First-timers: a special case - or just another excluded customer group?

What can be done to help more first-time buyers on to the property ladder? Ask the Council of Mortgage Lenders.

Related topics:  Mortgages
Millie Dyson
17th May 2011
Mortgages
The Council of Mortgage Lenders, report:

Many believe the answer to this question is crucial to unlocking the housing market, and prospects for first-time buyers have been widely debated in recent months. We agree that, as a group of consumers, first-time buyers have not been well served by housing and mortgage markets recently. But it is important to understand clearly why this is so.

We have therefore spent a lot of time analysing the problems for this group, and potential solutions – both before and after February’s first-time buyer summit hosted by housing minister Grant Shapps.

The focus on problems for first-time buyers by the lending industry and the government has led to the launch of a number of innovative mortgage products and potential solutions by lenders, builders and others. And in his Budget in the spring the chancellor unveiled details of his new FirstBuy scheme.

Some of these measures will help some first-time buyers in some circumstances. But none provide a holistic solution to the levels of pent-up demand in the market.

We have briefed the housing minister on our analysis of the problems for first-time buyers. Our key conclusion is that there is no ‘magic bullet’ solution.

From the industry’s perspective, an initiative designed specifically to help first-time buyers potentially has as many potential down sides as benefits for the market.

We believe that, in the prevailing conditions in the mortgage market – which has stabilised but remains fundamentally dysfunctional – first-time buyers are just one group of consumers (admittedly perhaps the one with the highest profile) that is not being well served.

Others include ‘second steppers’, borrowers in negative equity as a result of falling house prices, and customers with existing mortgage products that are now no longer available in the market.

‘Second steppers’ include a significant proportion of existing first-time buyers, many of whom have surmounted the initial problems but may have taken out their mortgage shortly before the financial crisis.

Many now find themselves with only limited equity in their home, a shortage of potential buyers, and an inability to borrow as much as they would like to make the next step up the property ladder.

Wider mortgage market conditions

In our view, problems for first-time buyers can only be properly understood in the context of the wider mortgage market, which has seen a pronounced decline in activity since the onset of the credit crunch.

"Our data shows that gross mortgage lending has declined by more than 60% in three years, from £363 billion in 2007 to £136 billion last year.
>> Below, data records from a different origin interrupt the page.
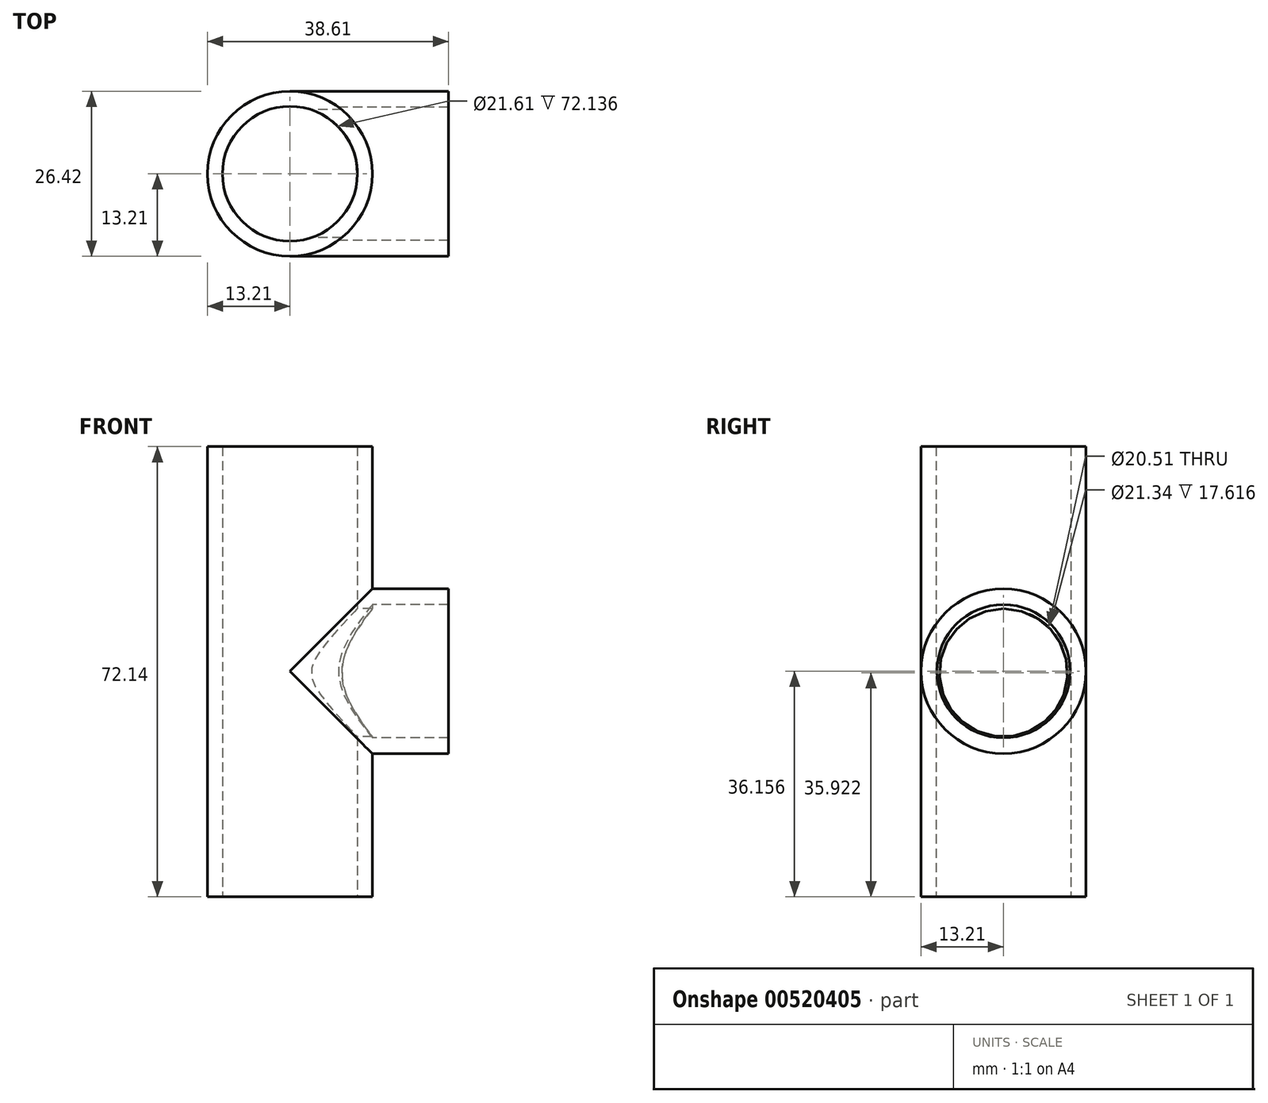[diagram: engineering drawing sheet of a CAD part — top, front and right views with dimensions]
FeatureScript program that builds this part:
annotation { "Feature Type Name" : "Feature", "Feature Type Description" : "" }
export const myFeature = defineFeature(function(context is Context, id is Id, definition is map)
    precondition{}
    {
        {
            var Q0;
            Q0=qCreatedBy(makeId("Top.planeOp"),FACE);
            var sketch = newSketch(context, id + "F0", { "sketchPlane" : qUnion([Q0])});
            skCircle(sketch, "E0", {"center": v(0, 0) * mm, "radius": 10.67 * mm});
            skCircle(sketch, "E1", {"center": v(0, 0) * mm, "radius": 13.2 * mm});
            skSolve(sketch);
        }
        {
            var Q0;
            Q0=makeQuery(id+"F0.imprint","IMPRINT",FACE,{"disambiguationData":[TD([[makeQuery(id+"F0.imprint","IMPRINT",EDGE,{"derivedFrom":sQuery(id+"F0.wireOp",EDGE,"E0")}),-1.0]])]});
            extrude(context, id + "F1", {"entities" : qUnion([Q0]), "depth" : 72.14 * mm, "offsetDistance" : 25.4 * mm});
        }
        {
            var Q0;
            Q0=qCreatedBy(makeId("Right.planeOp"),FACE);
            var sketch = newSketch(context, id + "F2", { "sketchPlane" : qUnion([Q0])});
            skCircle(sketch, "E2", {"center": v(0, 36.16) * mm, "radius": 10.67 * mm});
            skCircle(sketch, "E3", {"center": v(0, 36.16) * mm, "radius": 13.2 * mm});
            skSolve(sketch);
        }
        {
            var Q0;
            Q0=makeQuery(id+"F2.imprint","IMPRINT",FACE,{"disambiguationData":[TD([[makeQuery(id+"F2.imprint","IMPRINT",EDGE,{"derivedFrom":sQuery(id+"F2.wireOp",EDGE,"E2")}),-1.0]])]});
            extrude(context, id + "F3", {"entities" : qUnion([Q0]), "operationType" : NewBodyOperationType.ADD, "depth" : 25.4 * mm, "offsetDistance" : 25.4 * mm});
        }
        {
            var Q0;
            Q0=qCreatedBy(makeId("Right.planeOp"),FACE);
            var sketch = newSketch(context, id + "F4", { "sketchPlane" : qUnion([Q0])});
            skCircle(sketch, "E4", {"center": v(0, 35.92) * mm, "radius": 10.26 * mm});
            skSolve(sketch);
        }
        {
            var Q0;
            Q0=makeQuery(id+"F4.imprint","IMPRINT",FACE,{"disambiguationData":[TD([[makeQuery(id+"F4.imprint","IMPRINT",EDGE,{"derivedFrom":sQuery(id+"F4.wireOp",EDGE,"E4")}),1.0]])]});
            extrude(context, id + "F5", {"entities" : qUnion([Q0]), "operationType" : NewBodyOperationType.REMOVE, "depth" : 25.4 * mm, "offsetDistance" : 25.4 * mm});
        }
        {
            var Q0;
            Q0=qCreatedBy(makeId("Top.planeOp"),FACE);
            var sketch = newSketch(context, id + "F6", { "sketchPlane" : qUnion([Q0])});
            skCircle(sketch, "E5", {"center": v(0, 0) * mm, "radius": 10.8 * mm});
            skSolve(sketch);
        }
        {
            var Q0;
            Q0=makeQuery(id+"F6.imprint","IMPRINT",FACE,{"disambiguationData":[TD([[makeQuery(id+"F6.imprint","IMPRINT",EDGE,{"derivedFrom":sQuery(id+"F6.wireOp",EDGE,"E5")}),1.0]])]});
            extrude(context, id + "F7", {"entities" : qUnion([Q0]), "operationType" : NewBodyOperationType.REMOVE, "depth" : 76.2 * mm, "offsetDistance" : 25.4 * mm});
        }
    });
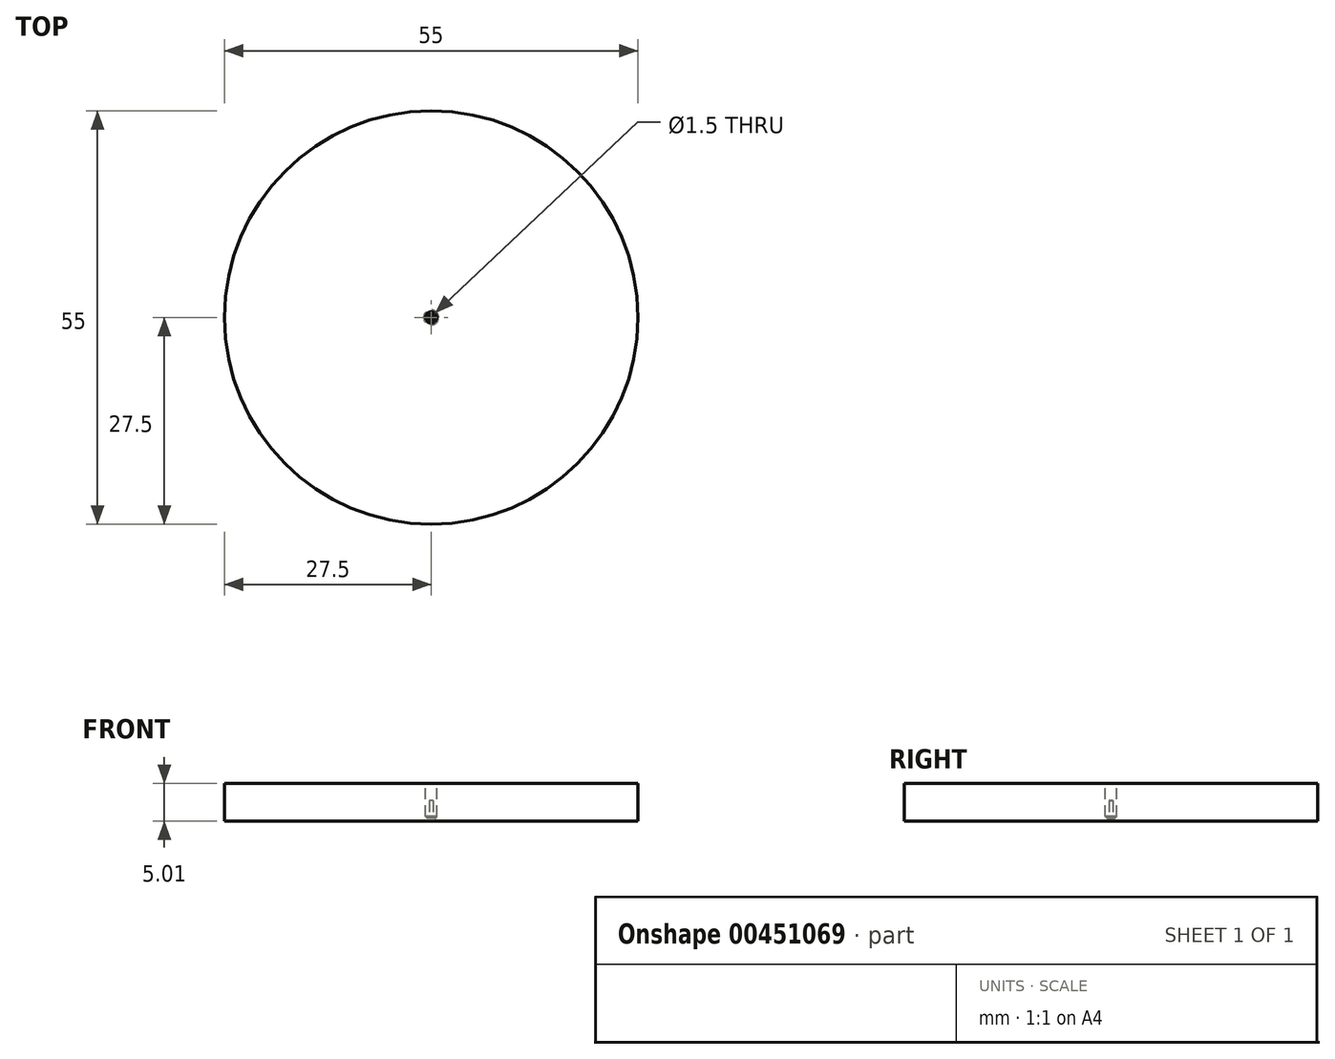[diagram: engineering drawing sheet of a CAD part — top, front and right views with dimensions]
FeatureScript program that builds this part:
annotation { "Feature Type Name" : "Feature", "Feature Type Description" : "" }
export const myFeature = defineFeature(function(context is Context, id is Id, definition is map)
    precondition{}
    {
        {
            var Q0;
            Q0=qCreatedBy(makeId("Top.planeOp"),FACE);
            var sketch = newSketch(context, id + "F0", { "sketchPlane" : qUnion([Q0])});
            skCircle(sketch, "E0", {"center": v(0, 0) * mm, "radius": 27.5 * mm});
            skSolve(sketch);
        }
        {
            var Q0;
            Q0=makeQuery(id+"F0.imprint","IMPRINT",FACE,{"disambiguationData":[TD([[makeQuery(id+"F0.imprint","IMPRINT",EDGE,{"derivedFrom":sQuery(id+"F0.wireOp",EDGE,"E0")}),1.0]])]});
            extrude(context, id + "F1", {"entities" : qUnion([Q0]), "depth" : 5 * mm});
        }
        {
            var Q0;
            Q0=makeQuery(id+"F1.opExtrude","CAP_FACE",FACE,{"disambiguationData":[OSD([sQuery(id+"F0.wireOp",EDGE,"E0")])],"isStart":false});
            var sketch = newSketch(context, id + "F2", { "sketchPlane" : qUnion([Q0])});
            skCircle(sketch, "E1", {"center": v(0, 0) * mm, "radius": 0.75 * mm});
            skSolve(sketch);
        }
        {
            var Q0;
            Q0=qSketchRegion(id+"F2",true);
            extrude(context, id + "F3", {"entities" : qUnion([Q0]), "operationType" : NewBodyOperationType.REMOVE, "oppositeDirection" : true, "depth" : 4.65 * mm});
        }
        {
            var Q0;
            Q0=makeQuery(id+"F3.boolean.opBoolean","COPY",FACE,{"derivedFrom":makeQuery(id+"F3.opExtrude","CAP_FACE",FACE,{"disambiguationData":[OSD([sQuery(id+"F2.wireOp",EDGE,"E1")])],"isStart":false})});
            var sketch = newSketch(context, id + "F4", { "sketchPlane" : qUnion([Q0])});
            skCircle(sketch, "E2", {"center": v(0, 0) * mm, "radius": 0.25 * mm});
            skSolve(sketch);
        }
        {
            var Q0;
            Q0=qSketchRegion(id+"F4",true);
            extrude(context, id + "F5", {"entities" : qUnion([Q0]), "operationType" : NewBodyOperationType.ADD, "depth" : 2.35 * mm});
        }
        {
            var Q0;
            Q0=makeQuery(id+"F3.boolean.opBoolean","COPY",EDGE,{"derivedFrom":makeQuery(id+"F3.opExtrude","CAP_EDGE",EDGE,{"disambiguationData":[OSD([sQuery(id+"F2.wireOp",EDGE,"E1")])],"isStart":false})});
            chamfer(context, id + "F6", {"entities" : qUnion([Q0]), "width" : 0.25 * mm, "tangentPropagation" : true});
        }
        {
            var Q0;
            Q0=makeQuery(id+"F1.opExtrude","CAP_FACE",FACE,{"disambiguationData":[OSD([sQuery(id+"F0.wireOp",EDGE,"E0")])],"isStart":true});
            var sketch = newSketch(context, id + "F7", { "sketchPlane" : qUnion([Q0])});
            skCircle(sketch, "E3", {"center": v(0, 0) * mm, "radius": 1 * mm});
            skSolve(sketch);
        }
        {
            var Q0;
            Q0=qSketchRegion(id+"F7",true);
            extrude(context, id + "F8", {"entities" : qUnion([Q0]), "operationType" : NewBodyOperationType.ADD, "depth" : 0.01 * mm});
        }
    });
There is little prospect of recovery in the foreseeable future, and our forecast this year is that lending will be virtually unchanged, at £135 billion.

Within the context of this sharp decline in activity, the reduction in remortgaging has been particularly pronounced. In 2010, remortgaging accounted for 29% of lending, compared to 47% of a much larger market overall in 2008.

"Given the continuing shortage of mortgage funding, any recovery to the levels of remortgaging we saw prior to 2008 may now be decades away. The upturn in remortgaging in the first three months of this year was welcome but is unlikely to be the precursor to a renaissance of the remortgage market.

First-time buyer activity

The combination of a shortage of mortgage funding, declining house prices in many regions, evolving regulatory pressures and an aversion to risk in the market has produced a sharp decline in borrowing relative to property value.

"Table One shows the dramatic impact on first-time buyers of the removal over the last couple of years or so of mortgages allowing customers to borrow 95% or more of the property’s value, and the move towards lower loan-to-value products.

Help for first-time buyers

So, what can be done to ease the constraints on first-time buyers? One of the biggest challenges is trying to help within the context of a wider mortgage market that remains heavily constrained by a shortage of funding.

This imposes its own restriction on the capacity or appetite of firm to innovate or take on risks associated with groups falling outside a safe core of low-risk customers – those with impeccable credit records seeking to borrow at low loan-to-value ratios.

Regulatory reform and new conduct rules are reinforcing these trends. Put simply, mortgages with a loan-to-value ratio of over 90% typically require eight times as much regulatory capital as those with a ratio below 60%.

Although we favour more intensive and intrusive regulatory supervision, lenders have responded to pressures to squeeze risk out of their businesses. This reinforces the barriers against first-time buyers with small deposits – one of the groups of customers associated with higher risk.

Fundamentally, the main barrier is that lenders essentially find it more difficult to take the risk associated with high loan-to-value mortgages, particularly those above 90%, partly because of its price.

Where a firm is prepared to be more flexible, it typically requires additional measures to reinforce the borrower’s commitment or to offset the higher commercial exposure.

Firms are more likely show to engage where the risks are shared with other parties. The market has devised a number of ways of achieving this, including mortgage indemnity insurance and the use of guarantees, including deposit accounts for parents’ savings that pay interest but can be drawn upon by the lender if there are problems in meeting the mortgage commitments.